Part 7 (1/2)
Pennsylvania Avenue in August.
Hornet stings.
Spankings sustained in my youth!
It was useless. I couldn't qualify as a Scientist. Maybe I lacked concentration, for between looking out for another avalanche and wondering how soon I could decently ask for another cup of coffee from the thermos bottle, my thoughts wandered.
Perhaps the Chief was cold, too. Anyway, we stopped at Santa Maria Spring and spread out our lunch. The quaint little shelter over the spring was being rapidly covered with Boston ivy. White Mountain said Earl s.h.i.+rley used to ride down there twice a week after a hard day's work to water the newly set plants so they would grow. One is always learning new things about Western men!
It was mighty good to find Ranger Fisk at the top of the trail. He said he thought I would be cold and tired so he brought a flivver to take me the remaining six miles in to Headquarters. He had the house warm and had melted snow for drinking-water. All the water pipes had frozen while we were gone, and I washed my face with cold cream for several days.
I hadn't more than settled down comfortably when the Chief found it necessary to make another trip down. When he mentioned going I played the piano so loud I couldn't hear him. I had no desire to go. Not while I could sit in my warm house and read and sew in my comfortable rocking chair. It was without a single qualm that I waved him a floury adieu from the midst of cookie-making. I closed the door and went back to my baking, which was abruptly terminated by a blazing board falling into the crock of dough. The house was burning over my luckless head. I turned around and around a few times in the same spot, then tried to throw a bucket of water up against the ceiling. Had I been the conflagration it would have ended then and there, for I was thoroughly drenched. Failing to be my own fire engine I ran out and happened to see Ranger Winess crossing the road. He must have been startled at my war whoop, for he came running. By that time the smoke was rolling out through the roof. While he climbed into the loft and tore pieces of blazing boards away, I gave the emergency call by telephone, and soon we had plenty of help. After the fire was conquered, I went to the hotel and stayed until the Chief got back.
The months from Christmas to April are the dullest at Grand Canyon. Of course tourists still come but not in the numbers milder weather brings.
There is little or no automobile travel coming in from the outside world. Very few large groups or conventions come except in June, which seems to be the month for brides and large parties. That left the ranger family more time for play, especially in the evenings, and we had jolly parties in our big living-room. The piano was the drawing card, and combined with Ranger Winess' large guitar manufactured strange music.

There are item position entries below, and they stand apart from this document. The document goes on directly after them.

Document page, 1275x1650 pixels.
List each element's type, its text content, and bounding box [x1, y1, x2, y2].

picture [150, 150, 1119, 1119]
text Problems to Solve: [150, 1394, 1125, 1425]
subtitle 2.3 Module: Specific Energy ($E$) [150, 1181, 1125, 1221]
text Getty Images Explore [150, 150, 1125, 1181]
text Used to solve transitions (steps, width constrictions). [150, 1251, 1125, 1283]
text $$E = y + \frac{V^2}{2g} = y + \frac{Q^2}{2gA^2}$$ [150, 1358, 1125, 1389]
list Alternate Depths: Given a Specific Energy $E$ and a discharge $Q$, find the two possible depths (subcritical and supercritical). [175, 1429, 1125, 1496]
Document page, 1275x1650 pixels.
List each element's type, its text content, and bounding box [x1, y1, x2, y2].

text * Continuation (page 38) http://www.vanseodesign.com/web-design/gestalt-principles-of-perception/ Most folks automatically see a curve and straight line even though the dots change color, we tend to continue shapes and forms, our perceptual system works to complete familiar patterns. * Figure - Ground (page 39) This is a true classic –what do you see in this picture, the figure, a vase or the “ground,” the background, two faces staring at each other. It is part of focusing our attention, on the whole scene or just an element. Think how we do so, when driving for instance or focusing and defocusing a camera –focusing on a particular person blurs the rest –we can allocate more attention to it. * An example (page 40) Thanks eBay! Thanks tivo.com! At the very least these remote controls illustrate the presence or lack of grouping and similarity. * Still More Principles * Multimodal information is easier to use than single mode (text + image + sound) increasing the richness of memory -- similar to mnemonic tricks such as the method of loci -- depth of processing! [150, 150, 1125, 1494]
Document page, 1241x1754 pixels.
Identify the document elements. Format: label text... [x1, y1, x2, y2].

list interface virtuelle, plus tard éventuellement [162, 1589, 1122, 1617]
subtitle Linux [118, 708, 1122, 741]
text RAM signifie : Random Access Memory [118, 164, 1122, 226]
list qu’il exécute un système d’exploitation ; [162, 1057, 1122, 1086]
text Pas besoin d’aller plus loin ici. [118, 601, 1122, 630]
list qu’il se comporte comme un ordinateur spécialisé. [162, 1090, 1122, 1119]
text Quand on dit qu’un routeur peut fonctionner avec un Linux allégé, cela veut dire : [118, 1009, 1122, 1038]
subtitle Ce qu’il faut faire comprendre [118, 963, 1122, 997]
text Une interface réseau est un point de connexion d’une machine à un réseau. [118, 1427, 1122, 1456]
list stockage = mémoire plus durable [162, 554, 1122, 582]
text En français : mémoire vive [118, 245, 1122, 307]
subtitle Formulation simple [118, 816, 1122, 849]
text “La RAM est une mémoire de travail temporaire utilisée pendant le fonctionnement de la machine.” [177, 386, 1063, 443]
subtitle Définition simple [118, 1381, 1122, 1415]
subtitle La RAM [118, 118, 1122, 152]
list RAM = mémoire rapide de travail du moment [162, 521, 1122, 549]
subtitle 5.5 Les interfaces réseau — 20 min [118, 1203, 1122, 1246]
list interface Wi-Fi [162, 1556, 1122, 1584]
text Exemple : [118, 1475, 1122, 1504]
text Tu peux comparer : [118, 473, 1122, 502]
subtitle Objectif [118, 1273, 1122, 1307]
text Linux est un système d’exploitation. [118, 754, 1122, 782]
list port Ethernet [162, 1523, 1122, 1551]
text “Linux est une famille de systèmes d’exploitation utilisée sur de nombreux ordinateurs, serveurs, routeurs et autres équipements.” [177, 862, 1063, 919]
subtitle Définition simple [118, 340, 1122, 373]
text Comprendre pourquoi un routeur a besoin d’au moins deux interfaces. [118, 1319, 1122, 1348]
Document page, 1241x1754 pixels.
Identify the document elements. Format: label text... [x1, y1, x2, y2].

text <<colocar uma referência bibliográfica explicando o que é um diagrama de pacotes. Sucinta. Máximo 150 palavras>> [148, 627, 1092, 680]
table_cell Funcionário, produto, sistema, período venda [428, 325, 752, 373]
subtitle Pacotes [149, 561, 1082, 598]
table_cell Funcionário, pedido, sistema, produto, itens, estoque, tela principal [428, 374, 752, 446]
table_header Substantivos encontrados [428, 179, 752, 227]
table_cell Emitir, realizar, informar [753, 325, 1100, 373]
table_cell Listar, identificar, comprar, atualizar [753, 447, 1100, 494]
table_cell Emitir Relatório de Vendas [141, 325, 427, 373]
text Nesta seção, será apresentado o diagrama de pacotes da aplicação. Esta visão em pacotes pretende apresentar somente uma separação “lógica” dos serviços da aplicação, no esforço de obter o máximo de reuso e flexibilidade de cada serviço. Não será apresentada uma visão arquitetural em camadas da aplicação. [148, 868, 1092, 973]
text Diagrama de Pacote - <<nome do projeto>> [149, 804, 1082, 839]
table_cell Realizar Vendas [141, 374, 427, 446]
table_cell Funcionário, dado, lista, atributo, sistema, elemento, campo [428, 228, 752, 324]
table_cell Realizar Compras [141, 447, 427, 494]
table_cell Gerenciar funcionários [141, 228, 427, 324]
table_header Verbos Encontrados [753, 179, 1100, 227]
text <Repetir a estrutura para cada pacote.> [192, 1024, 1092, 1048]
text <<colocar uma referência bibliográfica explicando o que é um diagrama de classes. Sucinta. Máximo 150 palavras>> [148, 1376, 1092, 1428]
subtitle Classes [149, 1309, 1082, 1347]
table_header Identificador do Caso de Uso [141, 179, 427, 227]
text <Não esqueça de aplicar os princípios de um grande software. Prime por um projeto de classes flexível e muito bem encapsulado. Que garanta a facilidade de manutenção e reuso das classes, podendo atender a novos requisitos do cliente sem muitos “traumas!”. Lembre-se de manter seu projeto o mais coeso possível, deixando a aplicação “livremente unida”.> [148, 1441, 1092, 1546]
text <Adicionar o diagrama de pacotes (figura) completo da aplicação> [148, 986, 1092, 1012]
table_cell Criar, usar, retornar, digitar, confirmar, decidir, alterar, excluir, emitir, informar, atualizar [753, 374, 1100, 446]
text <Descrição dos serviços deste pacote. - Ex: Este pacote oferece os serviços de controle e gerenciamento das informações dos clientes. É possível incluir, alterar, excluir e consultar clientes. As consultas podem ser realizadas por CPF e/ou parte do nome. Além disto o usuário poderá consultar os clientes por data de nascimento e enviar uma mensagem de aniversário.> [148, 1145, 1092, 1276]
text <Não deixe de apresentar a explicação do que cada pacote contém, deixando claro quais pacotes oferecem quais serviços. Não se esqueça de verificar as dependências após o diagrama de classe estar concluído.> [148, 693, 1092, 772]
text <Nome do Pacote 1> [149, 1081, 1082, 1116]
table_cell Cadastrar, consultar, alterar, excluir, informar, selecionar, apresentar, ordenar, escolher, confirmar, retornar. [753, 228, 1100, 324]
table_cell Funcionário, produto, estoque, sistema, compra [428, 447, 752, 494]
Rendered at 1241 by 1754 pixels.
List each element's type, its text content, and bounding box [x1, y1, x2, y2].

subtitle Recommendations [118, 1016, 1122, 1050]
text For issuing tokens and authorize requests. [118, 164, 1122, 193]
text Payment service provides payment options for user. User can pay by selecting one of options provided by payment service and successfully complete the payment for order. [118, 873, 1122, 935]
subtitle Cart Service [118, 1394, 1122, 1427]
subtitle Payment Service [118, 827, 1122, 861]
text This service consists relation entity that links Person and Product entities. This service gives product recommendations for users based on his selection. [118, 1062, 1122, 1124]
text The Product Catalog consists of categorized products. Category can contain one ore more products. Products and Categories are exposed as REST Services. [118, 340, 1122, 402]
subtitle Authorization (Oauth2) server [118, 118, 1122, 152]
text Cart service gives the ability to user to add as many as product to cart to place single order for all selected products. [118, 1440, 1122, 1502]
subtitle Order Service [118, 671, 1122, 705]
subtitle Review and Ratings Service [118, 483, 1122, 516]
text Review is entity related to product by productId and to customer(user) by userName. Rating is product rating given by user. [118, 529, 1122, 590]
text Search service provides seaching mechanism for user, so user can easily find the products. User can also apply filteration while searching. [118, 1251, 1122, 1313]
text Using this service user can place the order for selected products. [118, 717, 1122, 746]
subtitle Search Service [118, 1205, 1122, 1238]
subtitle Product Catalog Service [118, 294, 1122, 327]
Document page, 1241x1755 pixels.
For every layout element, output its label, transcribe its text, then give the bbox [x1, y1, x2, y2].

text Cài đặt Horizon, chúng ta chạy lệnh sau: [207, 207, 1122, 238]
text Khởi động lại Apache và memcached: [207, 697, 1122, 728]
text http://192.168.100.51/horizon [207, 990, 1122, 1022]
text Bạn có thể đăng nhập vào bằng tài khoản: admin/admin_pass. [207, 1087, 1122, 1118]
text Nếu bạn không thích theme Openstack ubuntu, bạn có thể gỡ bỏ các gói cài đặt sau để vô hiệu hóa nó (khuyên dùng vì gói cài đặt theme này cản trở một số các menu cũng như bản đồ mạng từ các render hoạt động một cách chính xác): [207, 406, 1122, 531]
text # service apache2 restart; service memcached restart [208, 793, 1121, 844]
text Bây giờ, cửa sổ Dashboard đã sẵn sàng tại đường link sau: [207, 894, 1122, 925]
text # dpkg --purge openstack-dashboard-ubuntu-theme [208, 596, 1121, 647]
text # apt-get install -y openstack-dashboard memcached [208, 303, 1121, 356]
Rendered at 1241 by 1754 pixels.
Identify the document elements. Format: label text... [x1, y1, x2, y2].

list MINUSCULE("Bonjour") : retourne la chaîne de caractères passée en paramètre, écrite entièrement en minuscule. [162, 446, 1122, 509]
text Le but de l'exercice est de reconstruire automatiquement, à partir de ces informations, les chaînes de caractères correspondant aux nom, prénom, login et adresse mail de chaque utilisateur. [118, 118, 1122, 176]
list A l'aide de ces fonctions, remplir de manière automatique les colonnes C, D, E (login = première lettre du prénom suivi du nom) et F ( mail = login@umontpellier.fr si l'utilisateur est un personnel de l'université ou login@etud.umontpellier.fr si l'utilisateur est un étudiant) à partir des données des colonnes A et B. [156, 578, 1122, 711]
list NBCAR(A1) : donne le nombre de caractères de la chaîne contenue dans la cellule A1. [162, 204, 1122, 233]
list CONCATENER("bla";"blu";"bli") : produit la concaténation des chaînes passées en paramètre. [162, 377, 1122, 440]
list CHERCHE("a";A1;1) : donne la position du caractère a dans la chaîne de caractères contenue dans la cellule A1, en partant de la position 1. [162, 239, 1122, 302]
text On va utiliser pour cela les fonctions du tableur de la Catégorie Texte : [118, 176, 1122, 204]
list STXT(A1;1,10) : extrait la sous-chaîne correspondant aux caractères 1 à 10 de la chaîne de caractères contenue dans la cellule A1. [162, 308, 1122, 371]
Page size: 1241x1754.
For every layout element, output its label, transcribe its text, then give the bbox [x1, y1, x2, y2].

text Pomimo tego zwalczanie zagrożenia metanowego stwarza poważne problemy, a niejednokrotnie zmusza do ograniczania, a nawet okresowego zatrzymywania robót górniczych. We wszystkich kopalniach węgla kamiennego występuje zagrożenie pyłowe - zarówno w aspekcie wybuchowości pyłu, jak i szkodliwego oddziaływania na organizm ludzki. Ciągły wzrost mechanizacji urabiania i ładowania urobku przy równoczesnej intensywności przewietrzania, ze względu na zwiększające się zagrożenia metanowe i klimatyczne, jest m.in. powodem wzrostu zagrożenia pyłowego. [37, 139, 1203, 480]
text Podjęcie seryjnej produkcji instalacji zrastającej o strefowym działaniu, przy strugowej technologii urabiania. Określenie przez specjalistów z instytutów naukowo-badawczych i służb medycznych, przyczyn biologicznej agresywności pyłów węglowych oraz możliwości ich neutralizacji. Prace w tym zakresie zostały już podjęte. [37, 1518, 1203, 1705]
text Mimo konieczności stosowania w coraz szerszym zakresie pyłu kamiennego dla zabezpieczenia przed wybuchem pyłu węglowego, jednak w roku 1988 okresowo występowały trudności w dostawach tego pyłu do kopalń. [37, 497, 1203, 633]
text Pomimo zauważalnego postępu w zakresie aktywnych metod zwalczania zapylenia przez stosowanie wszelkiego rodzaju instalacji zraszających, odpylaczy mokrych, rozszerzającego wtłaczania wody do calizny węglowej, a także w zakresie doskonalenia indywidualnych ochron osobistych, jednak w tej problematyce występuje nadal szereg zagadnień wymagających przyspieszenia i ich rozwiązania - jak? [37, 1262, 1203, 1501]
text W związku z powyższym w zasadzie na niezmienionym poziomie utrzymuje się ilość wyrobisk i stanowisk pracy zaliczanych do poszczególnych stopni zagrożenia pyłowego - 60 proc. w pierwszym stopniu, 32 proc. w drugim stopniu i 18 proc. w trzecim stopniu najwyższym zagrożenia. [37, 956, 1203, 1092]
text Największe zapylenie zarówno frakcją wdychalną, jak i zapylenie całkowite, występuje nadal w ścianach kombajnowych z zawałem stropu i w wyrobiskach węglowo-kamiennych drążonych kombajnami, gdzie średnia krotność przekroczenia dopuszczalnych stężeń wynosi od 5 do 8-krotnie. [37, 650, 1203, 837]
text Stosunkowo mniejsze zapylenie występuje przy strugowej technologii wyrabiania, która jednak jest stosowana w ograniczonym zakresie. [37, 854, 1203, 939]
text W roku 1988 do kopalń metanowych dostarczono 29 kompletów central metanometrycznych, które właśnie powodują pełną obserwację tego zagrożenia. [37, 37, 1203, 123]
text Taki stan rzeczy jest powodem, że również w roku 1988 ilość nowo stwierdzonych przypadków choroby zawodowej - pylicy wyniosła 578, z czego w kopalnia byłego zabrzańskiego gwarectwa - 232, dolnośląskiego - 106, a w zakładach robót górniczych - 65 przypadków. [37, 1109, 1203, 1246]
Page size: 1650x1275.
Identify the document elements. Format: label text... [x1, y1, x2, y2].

When the other rangers joined in and sang they managed to make quite a racket. Perhaps the songs they sang would not have met with enthusiasm in select drawing-rooms, but they had a charm for all that. Cowboy songs, sea chanties, and ballads many years old were often on call.
Kipling's poems, especially ”I Learned about Women from Her” were prime favorites.
I soon learned to take my sewing close to the fire and sit there quietly a few minutes in order to be forgotten. There are realms of masculine pleasure into which no mere woman should intrude. Besides that, I never could negotiate the weird crooks and turns they gave to their tunes.
Every time an old favorite was sung, it developed new twists and curves.
Ranger Winess would discover a heretofore unknown chord on his guitar: ”Get that one, boys. That's a wicked minor!” Then for the ensuing five minutes, agonizing wails shattered the smoke screen while they were on the trail of that elusive minor. I had one set rule regarding their concerts--positively no lighted cigarettes were to be parked on my piano!
One song Ranger Winess always rendered as a solo, because all the others enjoyed hearing it too much to join in with him:
OLD ROANEY
I was hangin' 'round the town, and I didn't have a dime.
I was out of work and loafin' all the time.
When up stepped a man, and he said, ”I suppose You're a bronco-buster. I can tell by your clothes.”
Well, I thought that I was, and I told him the same.
I asked him if he had any bad ones to tame?
”I have an old pony what knows how to buck; At stacking up cowboys he has all the luck.”'
I asked him what'd he pay if I was to stay And ride his old pony around for a day.
”I'll give you ten dollars;” I said, ”That's my chance,”
Throwed my saddle in the buckboard and headed for the ranch.
Got up next morning, and right after chuck Went down to the corral to see that pony buck.
He was standin' in the corner, standin' all alone---- That pig-eyed pony, a strawberry roan!
Little pin ears that were red at the tip; The X-Y-Z was stamped on his hip.
Narrow in the chest, with a scar on his jaw, What all goes with an old outlaw!
First came the bridle, then there was a fight; But I throwed on my saddle and screwed it down tight, Stepped to his middle, feelin' mighty fine, Said: ”Out of the way, boys, watch him unwind!”